We expect conservatives and right-to-lifers to clearly repudiate people who bomb abortion clinics.
We expect people who believe in free speech to draw the line at the likes of Fred Phelps, especially if his ilk shows up at a soldier’s funeral.
We expect the Muslim community to stand up and loudly repudiate people who commit violence in the name of Islam.
So here’s the thing, officers--you don’t get a pass.
The thin Blue line needs to be erased now, and the tall Blue wall needs to come down today, with all the same drama and outrageous indignation that brought down the Berlin Wall.
Because to all of the hundreds of thousands of good, brave, honest cops out there—if you don’t name these vile violations of proper procedure and egregious engagements in police brutality for what they are …acts of war, committed by a mercenary band of Storm Troopers--then mark my words:
It sure as hell feels like you have declared war on us, the citizens of these United States..
And boys in blue—you just know that is not going to end happily.
Declaring war on the citizens of these United States?
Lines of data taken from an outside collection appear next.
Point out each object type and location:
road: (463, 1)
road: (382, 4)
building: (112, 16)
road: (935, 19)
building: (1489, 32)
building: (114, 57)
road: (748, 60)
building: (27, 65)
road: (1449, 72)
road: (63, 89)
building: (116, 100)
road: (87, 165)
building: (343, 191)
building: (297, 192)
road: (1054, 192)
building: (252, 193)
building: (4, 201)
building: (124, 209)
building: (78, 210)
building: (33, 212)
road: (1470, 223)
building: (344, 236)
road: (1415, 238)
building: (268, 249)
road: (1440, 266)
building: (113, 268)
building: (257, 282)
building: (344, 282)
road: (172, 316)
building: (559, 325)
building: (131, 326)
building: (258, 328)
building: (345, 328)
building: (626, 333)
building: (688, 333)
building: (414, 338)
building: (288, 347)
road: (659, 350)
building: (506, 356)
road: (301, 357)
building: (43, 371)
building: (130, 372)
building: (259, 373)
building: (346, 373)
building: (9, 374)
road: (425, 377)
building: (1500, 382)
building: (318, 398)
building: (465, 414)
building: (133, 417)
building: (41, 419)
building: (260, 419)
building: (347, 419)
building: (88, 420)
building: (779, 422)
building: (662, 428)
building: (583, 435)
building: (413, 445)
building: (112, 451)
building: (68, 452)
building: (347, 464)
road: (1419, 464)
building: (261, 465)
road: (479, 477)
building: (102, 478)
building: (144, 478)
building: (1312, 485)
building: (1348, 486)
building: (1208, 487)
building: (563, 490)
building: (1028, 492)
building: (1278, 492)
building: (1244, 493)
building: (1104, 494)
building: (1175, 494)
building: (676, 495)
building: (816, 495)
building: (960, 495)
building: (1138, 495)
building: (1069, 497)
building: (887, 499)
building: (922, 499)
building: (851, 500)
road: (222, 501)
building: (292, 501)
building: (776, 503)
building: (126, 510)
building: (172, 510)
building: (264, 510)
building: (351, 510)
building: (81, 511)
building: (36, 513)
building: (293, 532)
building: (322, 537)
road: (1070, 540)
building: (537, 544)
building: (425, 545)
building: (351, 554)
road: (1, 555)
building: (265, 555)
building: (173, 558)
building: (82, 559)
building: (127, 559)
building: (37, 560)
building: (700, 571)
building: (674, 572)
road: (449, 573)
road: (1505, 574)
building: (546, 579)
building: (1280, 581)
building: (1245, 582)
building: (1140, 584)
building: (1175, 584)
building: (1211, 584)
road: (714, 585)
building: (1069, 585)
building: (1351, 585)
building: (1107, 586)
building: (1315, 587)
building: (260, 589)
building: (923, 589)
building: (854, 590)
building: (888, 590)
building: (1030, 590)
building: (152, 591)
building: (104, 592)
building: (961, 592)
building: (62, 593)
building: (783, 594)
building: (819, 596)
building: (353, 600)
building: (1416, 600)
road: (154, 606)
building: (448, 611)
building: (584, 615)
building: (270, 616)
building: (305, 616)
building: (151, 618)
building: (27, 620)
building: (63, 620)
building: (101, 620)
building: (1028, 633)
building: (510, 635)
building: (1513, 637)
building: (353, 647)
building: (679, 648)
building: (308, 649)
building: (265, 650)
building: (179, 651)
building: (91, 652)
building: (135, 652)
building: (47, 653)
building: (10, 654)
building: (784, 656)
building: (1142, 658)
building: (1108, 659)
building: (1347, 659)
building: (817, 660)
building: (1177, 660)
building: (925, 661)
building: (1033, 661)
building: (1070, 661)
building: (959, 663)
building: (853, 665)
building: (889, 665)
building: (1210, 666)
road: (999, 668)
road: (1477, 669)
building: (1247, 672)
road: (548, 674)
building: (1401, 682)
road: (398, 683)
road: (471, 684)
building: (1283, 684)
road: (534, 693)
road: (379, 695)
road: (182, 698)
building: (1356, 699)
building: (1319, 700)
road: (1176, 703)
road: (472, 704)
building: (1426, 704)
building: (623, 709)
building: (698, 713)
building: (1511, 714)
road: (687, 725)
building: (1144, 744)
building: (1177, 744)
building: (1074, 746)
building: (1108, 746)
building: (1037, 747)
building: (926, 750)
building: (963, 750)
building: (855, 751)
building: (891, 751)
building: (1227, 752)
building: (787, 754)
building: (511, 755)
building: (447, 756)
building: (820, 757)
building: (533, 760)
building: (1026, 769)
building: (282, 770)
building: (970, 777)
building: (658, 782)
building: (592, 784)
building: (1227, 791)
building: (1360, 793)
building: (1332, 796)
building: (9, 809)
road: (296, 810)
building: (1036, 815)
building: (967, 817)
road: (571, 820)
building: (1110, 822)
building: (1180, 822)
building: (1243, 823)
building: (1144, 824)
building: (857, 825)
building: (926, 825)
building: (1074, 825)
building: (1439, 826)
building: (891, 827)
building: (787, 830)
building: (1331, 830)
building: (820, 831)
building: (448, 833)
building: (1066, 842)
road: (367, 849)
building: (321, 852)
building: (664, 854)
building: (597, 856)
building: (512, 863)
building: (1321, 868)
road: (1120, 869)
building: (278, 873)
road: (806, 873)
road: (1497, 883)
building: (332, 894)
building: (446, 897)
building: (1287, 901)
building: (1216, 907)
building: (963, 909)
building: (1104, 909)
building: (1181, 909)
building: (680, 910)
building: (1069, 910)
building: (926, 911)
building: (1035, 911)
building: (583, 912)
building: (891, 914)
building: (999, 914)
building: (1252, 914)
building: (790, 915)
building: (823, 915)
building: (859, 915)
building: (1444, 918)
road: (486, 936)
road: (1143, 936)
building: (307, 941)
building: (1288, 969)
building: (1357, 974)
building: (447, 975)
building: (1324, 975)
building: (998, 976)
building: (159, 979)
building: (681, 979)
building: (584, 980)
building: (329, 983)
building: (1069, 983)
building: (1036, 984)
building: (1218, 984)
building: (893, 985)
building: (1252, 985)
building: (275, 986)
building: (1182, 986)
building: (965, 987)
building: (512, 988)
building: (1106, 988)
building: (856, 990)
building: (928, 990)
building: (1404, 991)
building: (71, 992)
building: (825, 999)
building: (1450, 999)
That has never gone well for anybody.
(During the time that we were putting together this final epilogue to the book, two more black men, Alton Sterling and Philando Castile, were killed at the hands of white police officers. Whether or not those two men needed to be shot will no doubt be at the center of heated debate and intense investigation for months, perhaps years. We had to end the book at some point, and commit these stories to history, since clearly there is no natural end point to the project. It seems as though the killings will never end.)